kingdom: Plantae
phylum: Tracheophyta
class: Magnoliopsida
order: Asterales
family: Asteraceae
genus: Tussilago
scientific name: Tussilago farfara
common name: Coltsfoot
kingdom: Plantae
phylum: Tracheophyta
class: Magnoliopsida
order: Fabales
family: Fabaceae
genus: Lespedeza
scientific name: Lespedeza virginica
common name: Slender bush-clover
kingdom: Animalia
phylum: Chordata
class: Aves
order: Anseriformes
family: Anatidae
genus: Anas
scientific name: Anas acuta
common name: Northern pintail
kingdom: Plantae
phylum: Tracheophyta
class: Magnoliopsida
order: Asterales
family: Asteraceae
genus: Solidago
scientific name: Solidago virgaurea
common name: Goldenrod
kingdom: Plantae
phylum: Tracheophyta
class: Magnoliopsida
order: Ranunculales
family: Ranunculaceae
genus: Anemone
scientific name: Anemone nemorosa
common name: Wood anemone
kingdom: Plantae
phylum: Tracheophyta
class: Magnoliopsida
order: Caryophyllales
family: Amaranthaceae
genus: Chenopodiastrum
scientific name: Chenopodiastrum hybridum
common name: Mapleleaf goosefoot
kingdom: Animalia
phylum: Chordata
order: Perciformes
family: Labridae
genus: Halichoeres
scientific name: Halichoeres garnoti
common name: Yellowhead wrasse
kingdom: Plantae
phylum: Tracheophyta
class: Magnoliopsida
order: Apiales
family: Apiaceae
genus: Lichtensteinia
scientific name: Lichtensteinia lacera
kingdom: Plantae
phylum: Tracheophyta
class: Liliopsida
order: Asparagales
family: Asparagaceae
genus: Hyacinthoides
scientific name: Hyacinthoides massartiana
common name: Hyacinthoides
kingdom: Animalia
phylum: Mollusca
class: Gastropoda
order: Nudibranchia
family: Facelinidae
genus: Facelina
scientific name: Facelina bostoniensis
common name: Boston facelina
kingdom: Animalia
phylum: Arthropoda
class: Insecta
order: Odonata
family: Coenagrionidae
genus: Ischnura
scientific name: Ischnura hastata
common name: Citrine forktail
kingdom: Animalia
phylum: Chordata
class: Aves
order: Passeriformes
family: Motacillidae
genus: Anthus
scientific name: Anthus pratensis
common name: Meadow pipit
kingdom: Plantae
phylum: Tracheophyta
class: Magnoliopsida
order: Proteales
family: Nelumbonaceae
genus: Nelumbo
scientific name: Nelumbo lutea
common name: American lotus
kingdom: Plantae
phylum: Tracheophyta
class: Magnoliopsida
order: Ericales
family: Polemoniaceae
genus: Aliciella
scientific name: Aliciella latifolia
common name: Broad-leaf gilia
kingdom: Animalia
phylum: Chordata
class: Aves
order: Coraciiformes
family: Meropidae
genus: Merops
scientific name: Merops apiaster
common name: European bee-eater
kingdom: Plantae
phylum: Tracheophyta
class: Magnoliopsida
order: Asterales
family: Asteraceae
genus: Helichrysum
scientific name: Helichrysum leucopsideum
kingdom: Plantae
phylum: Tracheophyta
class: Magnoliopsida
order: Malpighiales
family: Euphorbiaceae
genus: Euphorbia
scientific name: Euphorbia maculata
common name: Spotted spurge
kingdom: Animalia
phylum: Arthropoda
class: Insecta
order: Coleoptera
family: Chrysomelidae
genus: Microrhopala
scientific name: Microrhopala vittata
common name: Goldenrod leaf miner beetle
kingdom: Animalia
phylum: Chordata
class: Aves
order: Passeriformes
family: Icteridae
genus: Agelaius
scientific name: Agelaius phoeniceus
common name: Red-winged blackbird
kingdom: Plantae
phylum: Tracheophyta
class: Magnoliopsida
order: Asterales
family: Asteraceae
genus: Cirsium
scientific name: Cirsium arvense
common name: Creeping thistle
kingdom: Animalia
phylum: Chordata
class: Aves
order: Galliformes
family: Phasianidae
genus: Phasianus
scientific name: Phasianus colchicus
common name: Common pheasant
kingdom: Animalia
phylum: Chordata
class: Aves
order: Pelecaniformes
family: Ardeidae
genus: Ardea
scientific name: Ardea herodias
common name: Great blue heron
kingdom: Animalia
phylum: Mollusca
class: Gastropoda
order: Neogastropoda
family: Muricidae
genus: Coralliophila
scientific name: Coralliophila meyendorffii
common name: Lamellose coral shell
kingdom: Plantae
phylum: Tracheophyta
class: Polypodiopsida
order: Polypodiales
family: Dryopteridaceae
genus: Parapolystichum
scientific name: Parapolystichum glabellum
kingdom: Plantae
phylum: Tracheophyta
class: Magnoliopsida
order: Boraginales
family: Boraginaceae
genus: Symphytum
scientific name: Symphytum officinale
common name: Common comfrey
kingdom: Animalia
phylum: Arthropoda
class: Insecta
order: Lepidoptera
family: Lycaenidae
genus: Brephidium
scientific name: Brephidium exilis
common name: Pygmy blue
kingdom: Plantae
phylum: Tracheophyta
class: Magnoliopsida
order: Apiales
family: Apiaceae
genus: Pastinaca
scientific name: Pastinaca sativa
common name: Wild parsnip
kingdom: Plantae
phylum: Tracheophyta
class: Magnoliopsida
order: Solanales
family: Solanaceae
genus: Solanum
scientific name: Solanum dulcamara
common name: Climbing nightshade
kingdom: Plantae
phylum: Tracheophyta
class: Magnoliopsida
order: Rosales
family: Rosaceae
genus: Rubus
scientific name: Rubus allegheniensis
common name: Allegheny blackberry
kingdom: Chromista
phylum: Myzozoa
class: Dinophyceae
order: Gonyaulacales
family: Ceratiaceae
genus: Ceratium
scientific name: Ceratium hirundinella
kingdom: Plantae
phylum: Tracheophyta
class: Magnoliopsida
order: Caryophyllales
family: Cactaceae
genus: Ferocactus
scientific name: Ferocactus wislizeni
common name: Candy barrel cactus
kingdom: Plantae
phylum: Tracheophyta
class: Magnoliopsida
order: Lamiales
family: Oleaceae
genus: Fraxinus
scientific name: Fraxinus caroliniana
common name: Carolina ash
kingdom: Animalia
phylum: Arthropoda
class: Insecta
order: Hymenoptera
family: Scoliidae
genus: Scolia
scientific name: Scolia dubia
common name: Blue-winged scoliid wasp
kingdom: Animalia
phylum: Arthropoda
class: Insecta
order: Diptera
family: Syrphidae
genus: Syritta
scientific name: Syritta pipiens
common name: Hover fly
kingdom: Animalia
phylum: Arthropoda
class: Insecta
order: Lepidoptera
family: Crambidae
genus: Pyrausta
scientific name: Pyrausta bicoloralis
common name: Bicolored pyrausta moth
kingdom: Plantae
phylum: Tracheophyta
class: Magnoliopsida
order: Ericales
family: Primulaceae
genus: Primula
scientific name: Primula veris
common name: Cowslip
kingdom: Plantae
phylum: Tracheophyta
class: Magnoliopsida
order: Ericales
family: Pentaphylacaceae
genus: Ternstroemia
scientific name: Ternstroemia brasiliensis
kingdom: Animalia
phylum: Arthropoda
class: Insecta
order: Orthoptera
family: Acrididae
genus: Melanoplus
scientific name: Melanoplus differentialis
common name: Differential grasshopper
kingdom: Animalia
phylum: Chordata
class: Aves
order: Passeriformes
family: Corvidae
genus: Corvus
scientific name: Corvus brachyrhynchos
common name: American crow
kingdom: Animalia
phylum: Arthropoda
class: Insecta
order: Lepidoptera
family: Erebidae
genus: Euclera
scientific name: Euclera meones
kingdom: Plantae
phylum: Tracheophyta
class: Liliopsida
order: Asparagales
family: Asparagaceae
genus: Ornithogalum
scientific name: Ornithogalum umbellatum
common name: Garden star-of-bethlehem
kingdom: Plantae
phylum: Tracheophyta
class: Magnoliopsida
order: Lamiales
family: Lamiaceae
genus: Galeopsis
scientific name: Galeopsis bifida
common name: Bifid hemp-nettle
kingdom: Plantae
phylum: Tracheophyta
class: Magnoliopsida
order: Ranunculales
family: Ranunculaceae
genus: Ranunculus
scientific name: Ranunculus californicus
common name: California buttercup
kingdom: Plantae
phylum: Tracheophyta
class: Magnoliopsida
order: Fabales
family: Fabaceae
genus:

■ **What is required**: Reproduce the records above verbatim, starting at their first line and stopping after the line that contains "scientific name: Anemone nemorosa".

■ **Exercise output**:
kingdom: Plantae
phylum: Tracheophyta
class: Magnoliopsida
order: Asterales
family: Asteraceae
genus: Tussilago
scientific name: Tussilago farfara
common name: Coltsfoot
kingdom: Plantae
phylum: Tracheophyta
class: Magnoliopsida
order: Fabales
family: Fabaceae
genus: Lespedeza
scientific name: Lespedeza virginica
common name: Slender bush-clover
kingdom: Animalia
phylum: Chordata
class: Aves
order: Anseriformes
family: Anatidae
genus: Anas
scientific name: Anas acuta
common name: Northern pintail
kingdom: Plantae
phylum: Tracheophyta
class: Magnoliopsida
order: Asterales
family: Asteraceae
genus: Solidago
scientific name: Solidago virgaurea
common name: Goldenrod
kingdom: Plantae
phylum: Tracheophyta
class: Magnoliopsida
order: Ranunculales
family: Ranunculaceae
genus: Anemone
scientific name: Anemone nemorosa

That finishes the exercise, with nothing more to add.